## TL;DR
AI search and recommendation power the discovery engine of the internet -- from Google's semantic understanding to TikTok's uncannily accurate For You page to Amazon's product recommendations. Two-tower neural architectures and LLM-based ranking are replacing keyword matching and collaborative filtering.
## Core Explanation
Search-recommendation stack: (1) Retrieval -- candidate generation from corpus (millions to billions of items). Multi-stage: fast coarse retrieval (ANN on embeddings) -> fine reranking (cross-encoder); (2) Ranking -- score relevance of each candidate. Pointwise (score per item), pairwise (compare pair), listwise (optimize ordering). Features: query-item similarity, user history, item popularity, contextual features; (3) Personalization -- incorporate user behavior: clicks, purchases, time spent, explicit ratings. Two-tower: user tower encodes user features + history; item tower encodes item features. Similarity = dot product of tower outputs.
## Detailed Analysis
Dense retrieval: ColBERT (2020) -- late interaction: encode query tokens and document tokens separately, compute fine-grained similarities.
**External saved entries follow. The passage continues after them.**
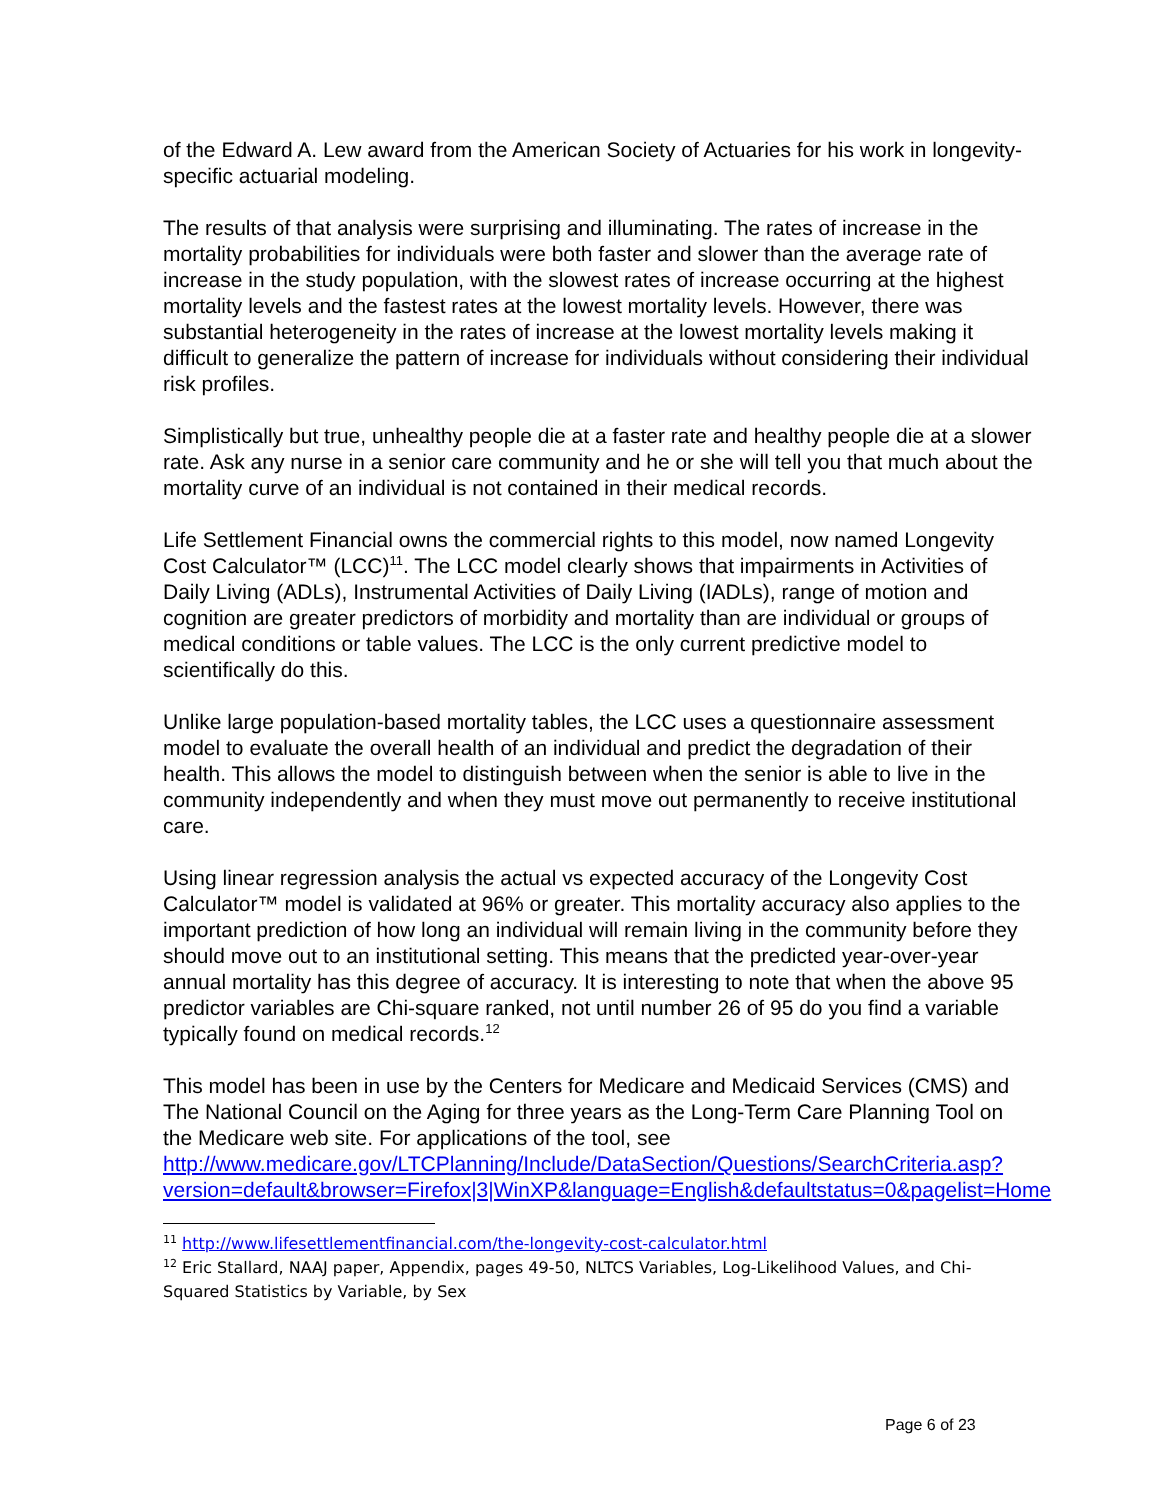of the Edward A. Lew award from the American Society of Actuaries for his work in longevity-specific actuarial modeling.
The results of that analysis were surprising and illuminating. The rates of increase in the mortality probabilities for individuals were both faster and slower than the average rate of increase in the study population, with the slowest rates of increase occurring at the highest mortality levels and the fastest rates at the lowest mortality levels. However, there was substantial heterogeneity in the rates of increase at the lowest mortality levels making it difficult to generalize the pattern of increase for individuals without considering their individual risk profiles.
Simplistically but true, unhealthy people die at a faster rate and healthy people die at a slower rate. Ask any nurse in a senior care community and he or she will tell you that much about the mortality curve of an individual is not contained in their medical records.
Life Settlement Financial owns the commercial rights to this model, now named Longevity Cost Calculator™ (LCC)<sup>11</sup>. The LCC model clearly shows that impairments in Activities of Daily Living (ADLs), Instrumental Activities of Daily Living (IADLs), range of motion and cognition are greater predictors of morbidity and mortality than are individual or groups of medical conditions or table values. The LCC is the only current predictive model to scientifically do this.
Unlike large population-based mortality tables, the LCC uses a questionnaire assessment model to evaluate the overall health of an individual and predict the degradation of their health. This allows the model to distinguish between when the senior is able to live in the community independently and when they must move out permanently to receive institutional care.
Using linear regression analysis the actual vs expected accuracy of the Longevity Cost Calculator™ model is validated at 96% or greater. This mortality accuracy also applies to the important prediction of how long an individual will remain living in the community before they should move out to an institutional setting. This means that the predicted year-over-year annual mortality has this degree of accuracy. It is interesting to note that when the above 95 predictor variables are Chi-square ranked, not until number 26 of 95 do you find a variable typically found on medical records.<sup>12</sup>
This model has been in use by the Centers for Medicare and Medicaid Services (CMS) and The National Council on the Aging for three years as the Long-Term Care Planning Tool on the Medicare web site. For applications of the tool, see http://www.medicare.gov/LTCPlanning/Include/DataSection/Questions/SearchCriteria.asp?version=default&browser=Firefox|3|WinXP&language=English&defaultstatus=0&pagelist=Home
<sup>11</sup> http://www.lifesettlementfinancial.com/the-longevity-cost-calculator.html
<sup>12</sup> Eric Stallard, NAAJ paper, Appendix, pages 49-50, NLTCS Variables, Log-Likelihood Values, and Chi-Squared Statistics by Variable, by Sex
Page 6 of 23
DPR (2020) -- early interaction: encode query and document to single vectors, compute cosine similarity. TikTok recommendation: Monolith (2022) -- real-time training on user interactions, serving updated model within minutes. Architecture: collision-less embedding table for billion-scale user/item IDs. YouTube (2016): two-stage -- candidate generation (deep candidate generation from user history -> hundred candidates) -> ranking (deep ranking with rich features). LLM-based search: Perplexity AI, Google AI Overviews, and Bing Copilot integrate retrieval + LLM summarization. LLM ranking: GPT-4 as relevance judge -- out-of-the-box performance matches fine-tuned rankers on some benchmarks.